While I’m a true introvert and usually very happy on my own, I also do enjoy some people time each week. Your coffee house sounds like a perfect place to feel seen / heard / visible, something most of us want at least some of the time. And at work, I would definitely not be looking to connect; work is another place altogether. So much goes on that tempts some to maybe not act as we would like … I always kept my counsel when I worked at companies.
And I have been seeing many articles on older folks who are just existing because they don’t have easy ways to get out, may not drive anymore, and may have already lost friends to an early death. So sad! Losing that human connection, especially as we age and may not have enough to do with ourselves, certainly can cause some to die much earlier than they would have needed to.
Terrific article, and thanks!
I’m so glad this post spoke to you, Susan. I too consider myself an introvert and have found that over time I need more people time. Depending on how one is self-employed, it can feel lonely.
I hear what you are saying about keeping your own counsel in the workplace. One must use discernment. I do have to counsel some of my clients on how to make connection, but in a work-appropriate way. It’s a fine line to walk.

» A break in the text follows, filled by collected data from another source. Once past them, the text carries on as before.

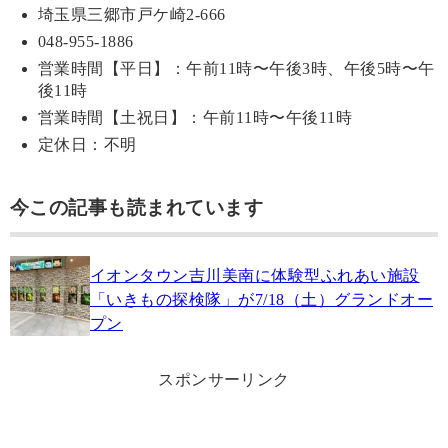
埼玉県三郷市戸ケ崎2-666
048-955-1886
営業時間【平日】：午前11時〜午後3時、午後5時〜午
後11時
営業時間【土祝日】：午前11時〜午後11時
定休日：不明
今この記事も読まれています
イオンタウン吉川美南に体験型ふれあい施設
「いきもの探検隊」が7/18（土）グランドオー
プン
スポンサーリンク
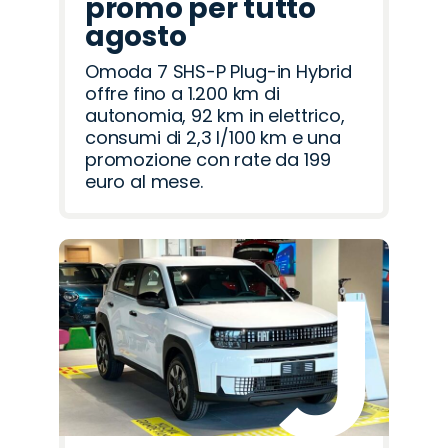
promo per tutto
agosto
Omoda 7 SHS-P Plug-in Hybrid
offre fino a 1.200 km di
autonomia, 92 km in elettrico,
consumi di 2,3 l/100 km e una
promozione con rate da 199
euro al mese.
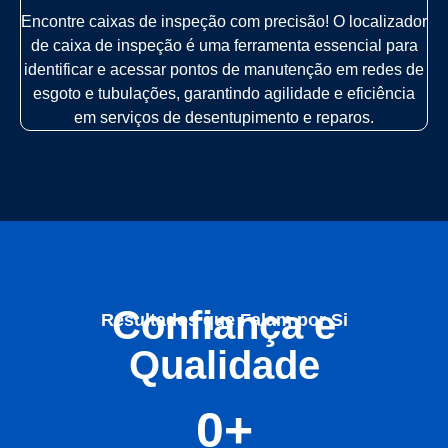
Encontre caixas de inspeção com precisão! O localizador
de caixa de inspeção é uma ferramenta essencial para
identificar e acessar pontos de manutenção em redes de
esgoto e tubulações, garantindo agilidade e eficiência
em serviços de desentupimento e reparos.
Confiança e
Resultados que Falam por Si
Qualidade
0
+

Reading your comments on loneliness as we age reinforces with the importance of making connections that sustain. As the article states, there are some serious consequences that come with loneliness.
Thanks for commenting!
Welcome Mary! You have a really thoughtful read here. I immediately thought of a LinkedIn connection and friend I have who uses #chai as part of his branding. It is genuine. He is often seen drinking chai, I know he goes into coffee shops observes and asks for opinions (ordering chai), he has participated in co-working spaces where sharing a coffee at breaks strikes up many similarities and reveals characters. And I too, I really work with connection with people I meet – just striking up that initial conversation has landed me some gold in friends. With the world today, connection may seem like work – but showing sincere interest in others that you stated goes such a long way. Thank you so much for the time you put into those piece. My best to you on BizCatalyst!
Thanks for your comment, Maureen. I love that your friend brands himself with #chai. That’s fun, and definitely a conversation-starter. What an easy way to pave the way to connection. And as you demonstrate with your experiences in striking up conversations, there are opportunities all around us to connect and increase well-being. Thanks for commenting!